Justiça
Preso com caminhonete furtada e CNH do irmão morto foi condenado por homicídio
Ruan Santos Nunes levaria veículo adulterado no Rio de Janeiro para Corumbá, fronteira com a Bolívia
BATANEWS/CGNEWS
Preso no último domingo (30) na BR-262 com uma caminhonete Hilux com registro de furto e a CNH (Carteira Nacional de Habilitação) do irmão falecido, Ruan Santos Nunes, de 32 anos, acumula condenações na Justiça por homicídio qualificado, roubo e ameaça.

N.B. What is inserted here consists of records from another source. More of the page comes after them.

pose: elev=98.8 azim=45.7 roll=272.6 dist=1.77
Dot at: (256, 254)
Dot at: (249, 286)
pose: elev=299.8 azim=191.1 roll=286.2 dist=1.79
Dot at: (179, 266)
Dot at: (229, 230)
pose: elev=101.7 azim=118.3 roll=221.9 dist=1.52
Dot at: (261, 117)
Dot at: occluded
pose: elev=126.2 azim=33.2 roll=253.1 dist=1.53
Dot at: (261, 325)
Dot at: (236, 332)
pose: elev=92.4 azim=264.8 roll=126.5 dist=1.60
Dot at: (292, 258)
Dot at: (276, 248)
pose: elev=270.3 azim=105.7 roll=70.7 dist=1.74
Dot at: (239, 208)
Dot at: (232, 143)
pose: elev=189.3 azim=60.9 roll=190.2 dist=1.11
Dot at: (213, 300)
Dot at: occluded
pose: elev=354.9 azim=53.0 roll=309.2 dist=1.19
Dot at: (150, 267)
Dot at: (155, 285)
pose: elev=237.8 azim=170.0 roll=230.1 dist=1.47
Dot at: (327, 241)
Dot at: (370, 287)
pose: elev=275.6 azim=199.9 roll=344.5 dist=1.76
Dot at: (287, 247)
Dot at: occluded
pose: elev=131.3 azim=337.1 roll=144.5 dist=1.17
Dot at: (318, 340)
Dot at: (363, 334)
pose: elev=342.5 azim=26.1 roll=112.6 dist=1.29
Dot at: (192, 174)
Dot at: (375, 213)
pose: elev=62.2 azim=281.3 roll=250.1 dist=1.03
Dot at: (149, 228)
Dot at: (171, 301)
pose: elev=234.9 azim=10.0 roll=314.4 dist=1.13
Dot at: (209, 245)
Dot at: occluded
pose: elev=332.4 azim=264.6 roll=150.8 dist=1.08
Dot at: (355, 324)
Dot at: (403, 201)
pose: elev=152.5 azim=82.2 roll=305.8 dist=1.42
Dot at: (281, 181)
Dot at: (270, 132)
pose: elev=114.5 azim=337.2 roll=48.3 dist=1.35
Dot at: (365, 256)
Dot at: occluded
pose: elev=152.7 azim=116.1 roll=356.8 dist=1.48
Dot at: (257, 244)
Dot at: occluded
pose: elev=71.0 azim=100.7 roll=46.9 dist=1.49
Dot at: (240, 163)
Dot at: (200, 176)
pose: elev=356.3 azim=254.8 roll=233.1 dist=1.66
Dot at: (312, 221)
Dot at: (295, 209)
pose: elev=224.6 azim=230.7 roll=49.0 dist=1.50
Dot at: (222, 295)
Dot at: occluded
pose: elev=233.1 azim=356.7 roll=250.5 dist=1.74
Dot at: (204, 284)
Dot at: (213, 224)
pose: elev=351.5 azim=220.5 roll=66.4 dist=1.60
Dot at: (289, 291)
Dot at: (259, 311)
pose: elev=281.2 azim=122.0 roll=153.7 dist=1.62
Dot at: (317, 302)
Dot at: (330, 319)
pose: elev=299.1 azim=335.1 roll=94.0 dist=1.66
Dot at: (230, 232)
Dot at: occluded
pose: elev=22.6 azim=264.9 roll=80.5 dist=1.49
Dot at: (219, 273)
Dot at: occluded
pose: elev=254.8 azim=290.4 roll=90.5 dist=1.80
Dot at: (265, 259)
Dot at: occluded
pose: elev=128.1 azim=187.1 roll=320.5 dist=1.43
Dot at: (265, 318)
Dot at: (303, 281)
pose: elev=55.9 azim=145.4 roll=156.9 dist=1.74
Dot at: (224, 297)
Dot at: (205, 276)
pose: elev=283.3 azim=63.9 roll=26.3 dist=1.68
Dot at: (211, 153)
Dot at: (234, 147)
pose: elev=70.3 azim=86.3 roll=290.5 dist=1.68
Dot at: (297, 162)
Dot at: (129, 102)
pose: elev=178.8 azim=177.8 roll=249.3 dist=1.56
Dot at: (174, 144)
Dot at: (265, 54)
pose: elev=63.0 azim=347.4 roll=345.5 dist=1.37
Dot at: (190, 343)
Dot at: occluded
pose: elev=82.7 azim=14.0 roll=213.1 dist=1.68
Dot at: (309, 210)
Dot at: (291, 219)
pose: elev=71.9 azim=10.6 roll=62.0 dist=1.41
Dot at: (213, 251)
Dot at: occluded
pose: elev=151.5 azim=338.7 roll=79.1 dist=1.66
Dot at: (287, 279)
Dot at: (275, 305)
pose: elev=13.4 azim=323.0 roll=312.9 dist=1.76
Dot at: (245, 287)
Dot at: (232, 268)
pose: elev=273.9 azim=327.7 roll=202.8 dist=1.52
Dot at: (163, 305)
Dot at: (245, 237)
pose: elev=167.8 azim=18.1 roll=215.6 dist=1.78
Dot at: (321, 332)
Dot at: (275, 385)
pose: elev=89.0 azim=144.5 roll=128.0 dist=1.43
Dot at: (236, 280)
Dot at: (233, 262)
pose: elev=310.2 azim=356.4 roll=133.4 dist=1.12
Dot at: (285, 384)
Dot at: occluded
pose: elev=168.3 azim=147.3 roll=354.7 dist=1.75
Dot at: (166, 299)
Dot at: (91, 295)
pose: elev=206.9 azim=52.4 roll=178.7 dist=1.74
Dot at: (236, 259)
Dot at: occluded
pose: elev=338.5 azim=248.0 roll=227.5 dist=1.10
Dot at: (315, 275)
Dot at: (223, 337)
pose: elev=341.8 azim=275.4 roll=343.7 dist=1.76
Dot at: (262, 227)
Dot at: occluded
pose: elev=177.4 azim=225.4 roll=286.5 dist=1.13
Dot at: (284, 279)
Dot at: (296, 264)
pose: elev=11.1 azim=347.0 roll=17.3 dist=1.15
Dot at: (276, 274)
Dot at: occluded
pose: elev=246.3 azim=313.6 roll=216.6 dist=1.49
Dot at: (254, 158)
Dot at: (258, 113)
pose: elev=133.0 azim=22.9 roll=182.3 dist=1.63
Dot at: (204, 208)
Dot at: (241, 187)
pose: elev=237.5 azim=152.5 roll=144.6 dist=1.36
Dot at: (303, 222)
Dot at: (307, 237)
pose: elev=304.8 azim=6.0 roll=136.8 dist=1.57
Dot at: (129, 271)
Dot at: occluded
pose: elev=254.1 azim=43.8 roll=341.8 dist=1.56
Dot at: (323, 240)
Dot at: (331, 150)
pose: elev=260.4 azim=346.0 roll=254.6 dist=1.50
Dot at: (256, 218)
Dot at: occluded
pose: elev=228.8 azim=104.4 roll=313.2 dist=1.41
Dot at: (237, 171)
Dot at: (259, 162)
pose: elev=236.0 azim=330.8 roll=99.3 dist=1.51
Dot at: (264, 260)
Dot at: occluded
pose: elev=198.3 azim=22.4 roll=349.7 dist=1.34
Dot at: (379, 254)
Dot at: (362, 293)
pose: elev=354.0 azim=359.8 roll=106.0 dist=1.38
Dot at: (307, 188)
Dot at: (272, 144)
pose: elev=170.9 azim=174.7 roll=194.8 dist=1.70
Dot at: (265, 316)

A identificação do histórico criminal ocorreu após a verificação dos dados cadastrais do motorista na Depac (Delegacia de Pronto Atendimento Comunitário) Cepol.
Ruan foi capturado durante abordagem da PRF (Polícia Rodoviária Federal), na BR-262, em Campo Grande. Ele conduzia uma Toyota Hilux prata com adulterações no motor e chassi, além do registro de roubo ou furto no Espírito Santo.
Conforme apurou o Campo Grande News, Ruan possui pena de 6 anos e 8 meses de reclusão por um homicídio qualificado (cometido mediante paga ou motivo torpe) ocorrido em 2013, em Campos dos Goytacazes (RJ), mas o processo já foi extinto pelo cumprimento integral da pena. Ele também foi sentenciado a 4 anos, 11 meses e 15 dias de prisão pelos crimes de roubo e ameaça, praticados em 2019 na comarca de Marataízes (ES).
Segundo as investigações iniciais, após ser furtada no Espírito Santo, a caminhonete foi levada para o Rio de Janeiro, onde passou por adulteração - clonagem de placas e chassi - lá Ruan foi abordado em um campo de futebol pelo homem identificado como “Velho' e foi contratado para o transporte.
Ruan saiu do Rio de Janeiro na sexta-feira e parou para pernoitar em Três Lagoas no sábado. No dia seguinte seguiu viagem com destino a Corumbá, onde aguardaria uma ligação para entregar o veículo que seria levado para a Bolívia, porém, acabou sendo abordado pela PRF em Campo Grande.
“Fui contratado no Rio de Janeiro por um conhecido apelidado de 'Velho' para levar a caminhonete até Corumbá. Eu receberia R$ 3.000,00 pelo transporte e peguei R$ 1.500,00 adiantados para custear o combustível e a alimentação durante a viagem', disse Ruan, em depoimento.
Sobre o documento do irmão, Ruan afirmou não ser habilitado e como a CNH de Lucas estava guardada entre os pertences da família desde o seu falecimento há dois meses, decidiu usá-la em caso de abordagem.
Para tentar passar despercebido pelos postos de fiscalização, o motorista equipou o veículo com a cadeirinha da filha e viajou em ritmo lento, simulando um passeio familiar. A esposa de Ruan declarou em depoimento desconhecer totalmente a origem ilícita da Hilux e alegou acreditar que realizavam uma viagem de turismo para conhecer o Mato Grosso do Sul.
Ela foi ouvida e liberada junto com a bebê de 1 ano e oito meses. O rapaz aguarda para passar por audiência de custódia.